Big cities drive half of global economic growth


A small selection of big cities has been the driving force behind more than half of the global economic growth this century, new data show.

A McKinsey Global Institute analysis of more than 178 countries showed that half of the increase in global output over the first two decades of the millennium was generated by regions making up less than 1 per cent of the world’s landmass.

While cities have always played an outsized role in driving economic development, the data highlight the degree to which growth was concentrated in places such as Shenzhen and Guangzhou in China, Delhi and Bangalore in India, and Los Angeles and Dallas in the US.

A map of the world showing that half of the world's economic growth this century came from just 1 per cent of its landmass. Though small, the locations are distributed across the planet

John Bluedorn, deputy division chief at the IMF, said the increasing dominance of urban areas in driving growth reflected “the economic benefits from increased specialisation and agglomeration”. Clustering activity in turn made trade and exchange “more efficient”.

The research showed growth was geographically dispersed, with the top contributors scattered across 130 countries located in every continent, with the most prosperous regions in poorer countries often having more in common with cities in advanced economies than their neighbours.

Porto, in Portugal, and Mapusa, in India, had similar GDP per capita in 2019, despite Portugal being more than five times richer than India.

Around 700mn people from poorer countries lived in high-growth regions. The places driving global growth were as diverse as São Paulo in Brazil, Lagos and Ibadan in Nigeria, Bucharest in Romania, and Bogor in Indonesia.

Lamia Kamal-Chaoui, director of the OECD Centre for Entrepreneurship, SMEs, Regions and Cities, said the Paris-based organisation’s research found that the most productive regions in a country, typically large cities, were now on average twice as productive as the least productive regions. “Inequalities between places have grown over the last two decades,” she said.

About 2bn people, or 27 per cent of the global population in 2019, lived in the regions that drove half of global growth.

McKinsey found that from 2000 to 2019 about 1.1bn people in China and nearly 1bn in 75 other countries — including Egypt, Brazil, Colombia and India — reached a high standard of living, defined as a state in which life expectancy exceeds 72.5 years and annual real GDP per capita income is greater than $8,300.

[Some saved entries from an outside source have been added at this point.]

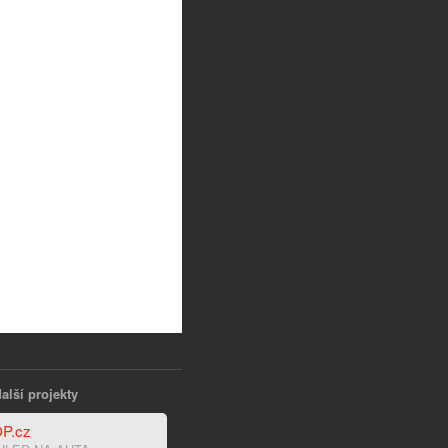
alší projekty
P.cz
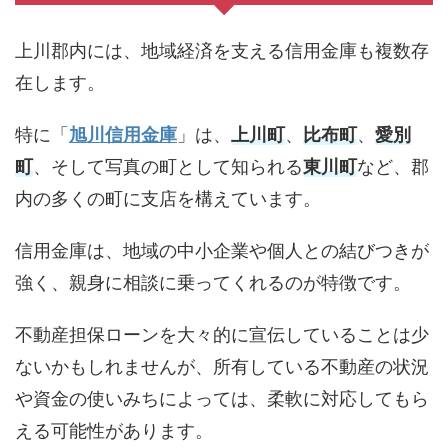
上川郡内には、地域経済を支える信用金庫も複数存
在します。
特に「
旭川信用金庫
」は、
上川町
、
比布町
、
愛別
町
、そして写真の町として知られる
東川町
など、郡
内の多くの町に支店を構えています。
信用金庫は、地域の中小企業や個人との結びつきが
強く、親身に相談に乗ってくれるのが特徴です。
不動産担保ローンを大々的に宣伝していることは少
ないかもしれませんが、所有している不動産の状況
や資金の使いみちによっては、柔軟に対応してもら
える可能性があります。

The study also revealed the flipside of many cities’ success stories: the areas with falling living standards.

An animated map showing how country averages can deceive. At the national level, few countries experienced a decline in GDP per capita between 2000 and 2019 - but at the microregion level, many areas across the world did

About 600mn people lived in regions where GDP per capita declined over the past two decades. While a fall in GDP per capita is a rare event at a national level, with declines mostly concentrated in parts of Africa that have seen populations boom, regions that have witnessed declines were spread across 100 countries, including G7 economies such as the US, France, Canada, Italy and Japan.

McKinsey combined official data with new research techniques, such as satellite-enabled luminosity studies, which measure activity based on the amount of artificial light emitted, to draw the conclusions.

“Our granular data set offers a dramatically different view of human development around the world,” said Chris Bradley, director of McKinsey Global Institute.

Economists are increasingly turning to “big data” to better understand what drives growth. Kamal-Chaoui said the capacity to analyse local trends was “hugely important” and that the OECD was working on new indicators of activity that would use satellite observations and other innovative sources.

Economists held mixed views on whether the coronavirus pandemic would reverse the trend highlighted by the McKinsey analysis.

“An open question today is whether the shift to remote and hybrid work in some sectors has reduced the benefits from spatial agglomeration, potentially reducing the wedge between core versus peripheral regions,” said Bluedorn.

However, Mario Polèse, a professor at Canada’s Centre Urbanisation Culture Societé, said Covid-19 had not changed the relationship between urban areas and economic dynamism, but had instead accelerated “the expansion of the city’s outer frontier”.